** Task item **
Note every line in the entries that contains the string "have", and copy it.

Transcribed page contents:
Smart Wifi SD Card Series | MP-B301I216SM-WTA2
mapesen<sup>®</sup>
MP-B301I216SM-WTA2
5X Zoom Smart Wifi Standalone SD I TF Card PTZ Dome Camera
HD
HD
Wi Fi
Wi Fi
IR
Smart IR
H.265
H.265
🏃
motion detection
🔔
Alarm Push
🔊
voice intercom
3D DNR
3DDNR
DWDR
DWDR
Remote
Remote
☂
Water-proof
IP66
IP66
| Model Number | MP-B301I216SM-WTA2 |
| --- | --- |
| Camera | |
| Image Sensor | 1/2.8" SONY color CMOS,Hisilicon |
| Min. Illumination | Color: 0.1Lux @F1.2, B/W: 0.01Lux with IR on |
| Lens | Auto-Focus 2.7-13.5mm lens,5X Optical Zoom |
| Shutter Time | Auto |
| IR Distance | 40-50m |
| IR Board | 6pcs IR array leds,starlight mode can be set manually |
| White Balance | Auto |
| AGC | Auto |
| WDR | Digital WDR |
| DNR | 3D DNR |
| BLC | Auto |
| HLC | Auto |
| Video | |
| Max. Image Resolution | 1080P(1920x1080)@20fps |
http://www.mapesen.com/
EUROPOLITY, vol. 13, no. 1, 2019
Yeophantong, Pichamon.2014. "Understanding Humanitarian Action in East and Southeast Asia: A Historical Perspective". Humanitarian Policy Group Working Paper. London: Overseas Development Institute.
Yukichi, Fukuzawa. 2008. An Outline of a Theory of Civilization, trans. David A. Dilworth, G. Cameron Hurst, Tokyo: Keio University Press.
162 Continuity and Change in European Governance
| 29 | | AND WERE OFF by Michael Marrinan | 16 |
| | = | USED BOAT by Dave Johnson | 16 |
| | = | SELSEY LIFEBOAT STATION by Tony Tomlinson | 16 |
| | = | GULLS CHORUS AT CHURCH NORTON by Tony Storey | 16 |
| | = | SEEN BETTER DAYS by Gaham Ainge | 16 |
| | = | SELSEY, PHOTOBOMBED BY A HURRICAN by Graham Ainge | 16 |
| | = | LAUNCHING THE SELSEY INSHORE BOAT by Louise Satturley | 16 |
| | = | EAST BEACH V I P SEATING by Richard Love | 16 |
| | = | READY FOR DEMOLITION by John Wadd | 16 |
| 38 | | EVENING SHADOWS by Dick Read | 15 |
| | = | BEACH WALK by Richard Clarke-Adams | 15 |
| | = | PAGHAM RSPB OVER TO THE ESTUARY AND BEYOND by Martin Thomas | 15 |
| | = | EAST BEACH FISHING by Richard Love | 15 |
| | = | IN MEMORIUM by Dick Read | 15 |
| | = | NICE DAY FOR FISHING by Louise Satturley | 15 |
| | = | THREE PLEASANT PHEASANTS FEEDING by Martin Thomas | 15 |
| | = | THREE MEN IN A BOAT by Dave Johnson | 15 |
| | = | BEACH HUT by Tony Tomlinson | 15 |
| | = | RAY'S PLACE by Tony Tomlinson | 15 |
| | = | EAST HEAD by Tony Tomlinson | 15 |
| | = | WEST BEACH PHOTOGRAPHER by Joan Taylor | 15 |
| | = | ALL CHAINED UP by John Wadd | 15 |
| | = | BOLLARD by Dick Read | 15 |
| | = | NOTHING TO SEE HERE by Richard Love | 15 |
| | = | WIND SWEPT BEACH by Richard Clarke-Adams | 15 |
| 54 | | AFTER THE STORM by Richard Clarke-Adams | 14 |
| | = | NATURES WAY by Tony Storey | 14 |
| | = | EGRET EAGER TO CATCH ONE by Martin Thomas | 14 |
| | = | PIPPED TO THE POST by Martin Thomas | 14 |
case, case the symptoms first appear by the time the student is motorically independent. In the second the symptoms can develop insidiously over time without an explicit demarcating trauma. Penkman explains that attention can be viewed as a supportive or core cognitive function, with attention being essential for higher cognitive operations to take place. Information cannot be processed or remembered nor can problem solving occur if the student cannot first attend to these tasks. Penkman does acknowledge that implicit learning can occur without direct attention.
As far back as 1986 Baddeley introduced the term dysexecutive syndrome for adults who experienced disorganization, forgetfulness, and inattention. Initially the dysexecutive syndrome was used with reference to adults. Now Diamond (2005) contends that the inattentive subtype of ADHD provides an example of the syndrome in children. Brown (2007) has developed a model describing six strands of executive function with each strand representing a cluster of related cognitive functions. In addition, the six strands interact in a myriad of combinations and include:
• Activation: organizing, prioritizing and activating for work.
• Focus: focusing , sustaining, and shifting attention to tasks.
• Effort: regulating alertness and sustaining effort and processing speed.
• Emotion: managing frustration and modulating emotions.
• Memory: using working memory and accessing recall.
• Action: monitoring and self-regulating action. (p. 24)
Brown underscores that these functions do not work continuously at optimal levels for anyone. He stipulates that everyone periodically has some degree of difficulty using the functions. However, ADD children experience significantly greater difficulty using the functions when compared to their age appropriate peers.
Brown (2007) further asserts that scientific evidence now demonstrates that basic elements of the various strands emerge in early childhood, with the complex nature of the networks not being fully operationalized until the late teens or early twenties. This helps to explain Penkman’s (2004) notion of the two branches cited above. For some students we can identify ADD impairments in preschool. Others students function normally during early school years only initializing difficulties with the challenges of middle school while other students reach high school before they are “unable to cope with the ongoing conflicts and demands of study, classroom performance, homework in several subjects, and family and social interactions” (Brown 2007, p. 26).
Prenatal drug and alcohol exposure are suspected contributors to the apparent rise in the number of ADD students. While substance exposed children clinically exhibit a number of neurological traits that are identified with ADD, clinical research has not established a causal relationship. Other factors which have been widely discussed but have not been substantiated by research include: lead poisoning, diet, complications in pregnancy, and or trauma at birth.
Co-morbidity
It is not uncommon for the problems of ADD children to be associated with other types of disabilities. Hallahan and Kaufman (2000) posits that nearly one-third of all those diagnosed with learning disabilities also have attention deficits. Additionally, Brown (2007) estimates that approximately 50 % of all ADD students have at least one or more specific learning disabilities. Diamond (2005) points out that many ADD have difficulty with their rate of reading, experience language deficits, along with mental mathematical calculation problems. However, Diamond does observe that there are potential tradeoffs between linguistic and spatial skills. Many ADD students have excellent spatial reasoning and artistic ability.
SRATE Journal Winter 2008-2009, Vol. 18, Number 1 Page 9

** Exercise solution **
Prenatal drug and alcohol exposure are suspected contributors to the apparent rise in the number of ADD students. While substance exposed children clinically exhibit a number of neurological traits that are identified with ADD, clinical research has not established a causal relationship. Other factors which have been widely discussed but have not been substantiated by research include: lead poisoning, diet, complications in pregnancy, and or trauma at birth.
It is not uncommon for the problems of ADD children to be associated with other types of disabilities. Hallahan and Kaufman (2000) posits that nearly one-third of all those diagnosed with learning disabilities also have attention deficits. Additionally, Brown (2007) estimates that approximately 50 % of all ADD students have at least one or more specific learning disabilities. Diamond (2005) points out that many ADD have difficulty with their rate of reading, experience language deficits, along with mental mathematical calculation problems. However, Diamond does observe that there are potential tradeoffs between linguistic and spatial skills. Many ADD students have excellent spatial reasoning and artistic ability.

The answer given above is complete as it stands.